## STUDY TEXT
━━━━━━━━━━

W3C home > Mailing lists > Public > public-script-coord@w3.org > January to March 2013

Re: E4H and constructing DOMs

From: Mike Samuel <mikesamuel@gmail.com>
Date: Fri, 8 Mar 2013 20:40:31 -0500
Message-ID: <CACod6Gu3rqYt0gz0hL0JYYL4tGM-0=EYzZWRN5Jm0NMnOKxGDA@mail.gmail.com>
To: Bjoern Hoehrmann <derhoermi@gmx.net>
Cc: "public-script-coord@w3.org" <public-script-coord@w3.org>
2013/3/8 Bjoern Hoehrmann <derhoermi@gmx.net>:
> * Mike Samuel wrote:
>>I'm proposing a design that allows library authors (eventually grammar
>>maintainers) to write contextual auto-escaping systems instead of
>>requiring template system authors to write thousands of lines of AST
>>code that doesn't solve the problem because the DOM is wedded to
>>DOMstring for attribute values.
>
> I think it is critical that people are able to tell from looking at some
> code whether that code will perform as intended under all circumstances.
> Contextual auto-escaping systems do not seem to deliver that. Consider:
> On http://wiki.ecmascript.org/doku.php?id=harmony:quasis the example is
>
>   safehtml`<a href="${url}?q=${query}" ...
>
> which would generate with
>
>   url = "http://example.com/",
>   query = "Hello & Goodbye",
>
> the equivalent of
>
>   <a href="http://example.com/?q=Hello%20%26%20Goodbye" ...
>
> In other words, `safehtml` would implement some kind of "do what I mean"
> escaping system. I have no idea how `safehtml` would do that. The escape
> mode for the two variables is different, but based on what? Perhaps `=`
> causes the mode switch? Or maybe the `?` does? Perhaps the `?` does it
> only because `url` does not include a `?` itself? How can the `safehtml`
> tag know the `href` attribute attribute takes a URI to begin with? Is it
> based on the name `href`? Or maybe it knows the combination of `a` and
> `href`? So what if you have
>
>   safehtml`<a href="${url}?q=${query}" ...
>   safehtml`<x href="${url}?q=${query}" ...
>
> Same result? Might the result change over time, for instance, if "HTML"
> adds an `x` element with a `href` attribute that is a URI, so right now
> I get different results, but when `safehtml` is updated this changes? If
> the browser implements `safehtml` but not `x` but I use a "polyfill" to
> add some fallback support for the element, ... then what happens? And if
> browsers have built-in support for `safehtml` and I also use ecmascript
> in the server side to generate code and also use `safehtml` there, can I
> rely on `safehtml` working the same, while still expecting `safehtml` to
> do what I mean?

━━━━━━━━━━

## SET OF TASKS
a - List every distinct email address that appears in the E4H message, counting each address only once.
b - Carry the E4H message forward from its final line.

━━━━━━━━━━

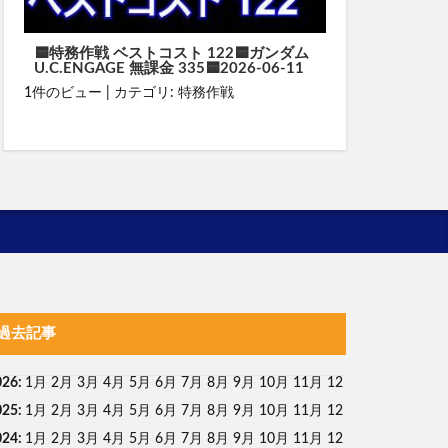
🟦特務作戦 ベストコスト 122🟦ガンダム
U.C.ENGAGE 無課金 335🟦2026-06-11
1件のビュー
|
カテゴリ:
特務作戦
過去記事
026
:
1月
2月
3月
4月
5月
6月
7月
8月
9月
10月
11月
12
025
:
1月
2月
3月
4月
5月
6月
7月
8月
9月
10月
11月
12
024
:
1月
2月
3月
4月
5月
6月
7月
8月
9月
10月
11月
12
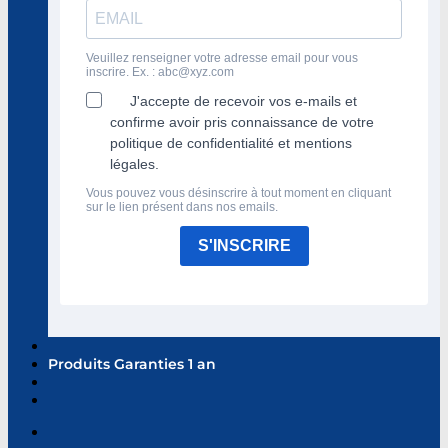
Veuillez renseigner votre adresse email pour vous
inscrire. Ex. :
abc@xyz.com
J'accepte de recevoir vos e-mails et
confirme avoir pris connaissance de votre
politique de confidentialité et mentions
légales.
Vous pouvez vous désinscrire à tout moment en cliquant
sur le lien présent dans nos emails.
S'INSCRIRE
Produits Garanties 1 an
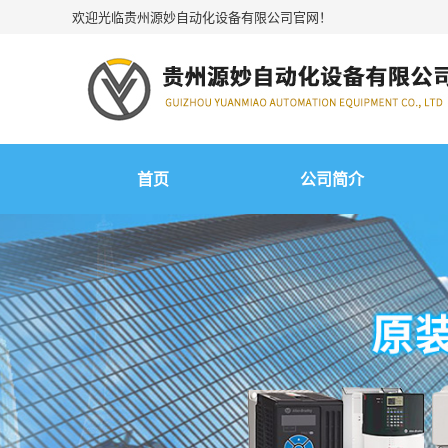
欢迎光临贵州源妙自动化设备有限公司官网！
首页
公司简介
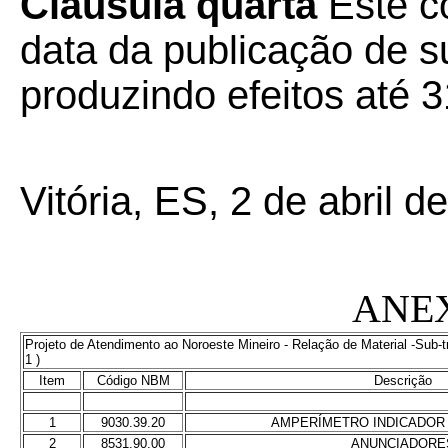
Cláusula quarta
Este co
data da publicação de su
produzindo efeitos até 
Vitória, ES, 2 de abril d
ANE
Projeto de Atendimento ao Noroeste Mineiro - Relação de Material -Sub-t
1 )
Item
Código NBM
Descrição
1
9030.39.20
AMPERÍMETRO INDICADOR
2
8531.90.00
ANUNCIADORE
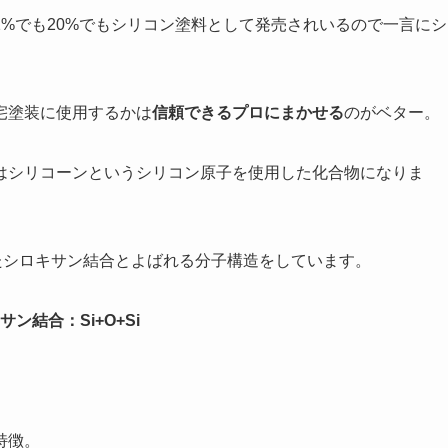
%でも20%でもシリコン塗料として発売されいるので一言にシ
宅塗装に使用するかは
信頼できるプロにまかせる
のがベター。
はシリコーンというシリコン原子を使用した化合物になりま
たシロキサン結合とよばれる分子構造をしています。
サン結合：Si+O+Si
特徴。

━━━━━━━━━━

## RESPONSES BY TASK
a - mikesamuel@gmail.com, derhoermi@gmx.net, public-script-coord@w3.org

b -
>
> If the code was something like
>
>   safehtml`<a href="${url:literal}?q=${query:uri_escape}" ...
>   safehtml`<x href="${url:literal}?q=${query:uri_escape}" ...
>
> I could be reasonably confident that I understand what it does, I might
> think that `safehtml` implements some HTML-like language and understands
> that `"` characters in `${url:literal}` need to be replaced by &...; re-
> ferences, and I can see how a single organisation like Google might be
> able to address some of the problems I've mentioned through deployment
> and other policies, but in the end I cannot tell whether `safehtml` tem-
> plates actually produce "safe" and "correct" results, without a lot of
> external data.

> A year or two ago I learned that Yair Amit reported a XSS vulnerability
> on google.com to Google in 2005. That was quite interesting because I'd
> not known that when http://www.websitedev.de/temp/google-utf7-xss.txt I
> reported another XSS vulnerability on the same page a couple of weeks
> later (initially no character encoding declared, then encoding set to
> US-ASCII while echoing non-7-bit user input). I am still not sure what
> to make of that, but given people screwing up like that, this contextual
> auto-escaping idea seems to be aiming too high, outside tight organiza-
> tional boundaries.

We've got a decent amount of experience with converting projects to
this now (mostly within the boundaries of Google) and it hasn't led to
floods of confusing queries.  The URL example you gave does turn some
heads every once in a while and seems to be the most confusing of the
bunch, and I may have chosen wrong there.
Yes, it does key off "?" as it is a goal to protect CGI parameter
boundaries even though CGI parameter injection is probably
high-hanging fruit, but encoding "?" within a path or authority part
would not break the web.

Outside organizational boundaries, the go html/template module seems
to do what people want without causing too much confusion.  The most
frequently asked question seems to be how to embed IE conditional
compilation comments to conditionally include stylesheets, which is
something that would be even more difficult with an AST approach since
conditional compilation comments essentially fork the grammar.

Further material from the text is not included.